Tuesday 14 December 2010


Neighbors are a funny thing – or a flat out maddening, want to clean one’s shotgun type of thing. Just kidding, I’m totally anti-gun and have never even held one before. Riflery at camp does not count. I’ve always likened neighbors to family only in the sense that you cannot choose them. They’re simply there in your building when you move in (if you live in a shared block of course; if you own a home, I'd call the police promptly!), like it or not. I suppose if you were really neurotic you could canvas the building before hand to see if you liked the people. And yes, I am that neurotic, or certainly will be in the future.

My building, whilst amazing in its location, has many factors that are slowly driving me insane. One being that the walls are paper-thin and I’m sandwiched between two of the most annoying sets of neighbors within greater London. The guy upstairs we call ‘dead body’ guy. In short, he drags heavy objects across the floor incessantly, followed by bangs and thuds, and other mysterious noises, to which my partner and I have decided can only be corpses that he hides within his lair.

I shall paint you a picture of his other sunny attributes. He never leaves the flat, he does not work as far as I can tell; he occasionally skulks out for food (the man does not walk. He definitely skulks), plays video games incessantly on top volume (which of course I can hear), sneezes with such ferocity that it causes me to jump every time he does so, and plays his music so loudly that my living room shakes. But it doesn’t stop there. He doesn’t just play his music. A few times a day he powers up his airplane engine that clearly operates his stereo, sets the bass on 1 zillion and then plays ten seconds of forty different songs all in a row. And of course these songs, to make my ears really want to recoil and crawl inside my brain, vary from NWA to Olivia Newton John. He even busted out Celine Dion the other day followed by Eminem. If he starts playing John Denver I’m calling the authorities.

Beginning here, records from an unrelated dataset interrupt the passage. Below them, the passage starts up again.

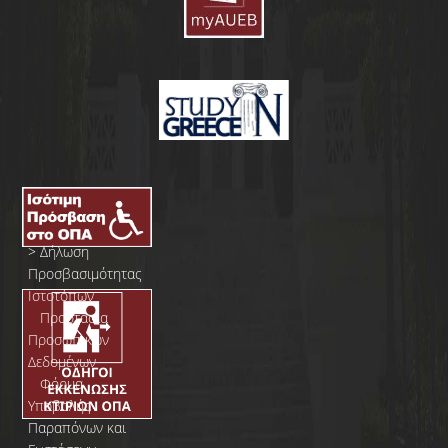
>
Δήλωση
Προσβασιμότητας
Ιστοτόπων
>
Προστασία
Προσωπικών
Δεδομένων
>
Φόρμα
Yποβολής
Παραπόνων και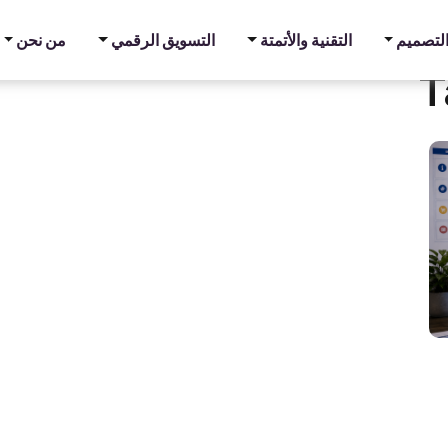
والتصميم
التقنية والأتمتة
التسويق الرقمي
من نحن
T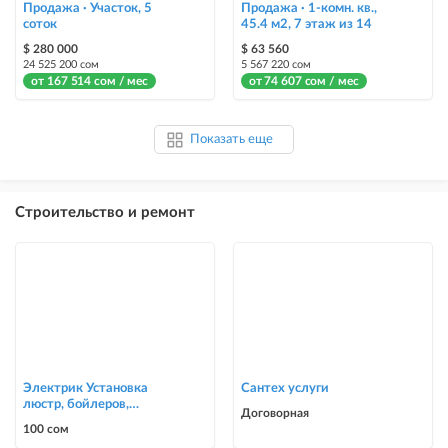
Продажа · Участок, 5
Продажа · 1-комн. кв.,
соток
45.4 м2, 7 этаж из 14
$ 280 000
$ 63 560
24 525 200 сом
5 567 220 сом
от 167 514 сом / мес
от 74 607 сом / мес
Показать еще
Строительство и ремонт
Электрик Установка
Сантех услуги
люстр, бойлеров,
Договорная
счётчиков, автоматов
100 сом
0700303090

Now for those of you thinking why have I not filed any complaints re. this freak show? Oh, I have. When I was pregnant, all hopped up on hormones, he and I got into it. Well, I used a broom handle and knocked on the ceiling to which he responded by cursing at me thru the floor and banging on my front door (I didn’t answer. I’m not a total idiot). The building’s response? He is an angel, a no fly zone, and we would never reprimand him cause everyone that works for the building loves him (or fears the hell out of him) and I am a crazy hormonal woman. Gee, thanks for that.

The neighbors downstairs are the drunkards. As we call them. We like nicknames. They love to party, come home at all hours blitzed out of their minds (and have been known to forget their keys and ring the entire building), fight like Richard Burton and Liz Taylor and are very fond of slamming doors. In the light of day, and in sobriety, she is quite nice. He, not so much. Yes, I can hear pretty much everything that goes on in this building.

So, I realized that instead of complaining about the noise, the second hand smoke that seeps up through the pipes (seriously), or the Celine Dion, I have the best revenge money can buy. THE KING. Since his arrival, I have sat back with a smile on my face and thought, so neighbors, what do you think of them screaming apples? And the best part is, no one can complain about a baby (except me of course). As far as I can tell he has no volume control or sense of propriety. If it’s 5:30 am on a Saturday morning and he feels like screaming his little head off, then that’s just what he’s going to do. In fact, if he wants to scream, talk, and coo for 10 hours straight, I’m thinking there is also not much I can do about it. Now if only I could get him to cry in the tune of My Heart Will Go On. We’ll have to work on that.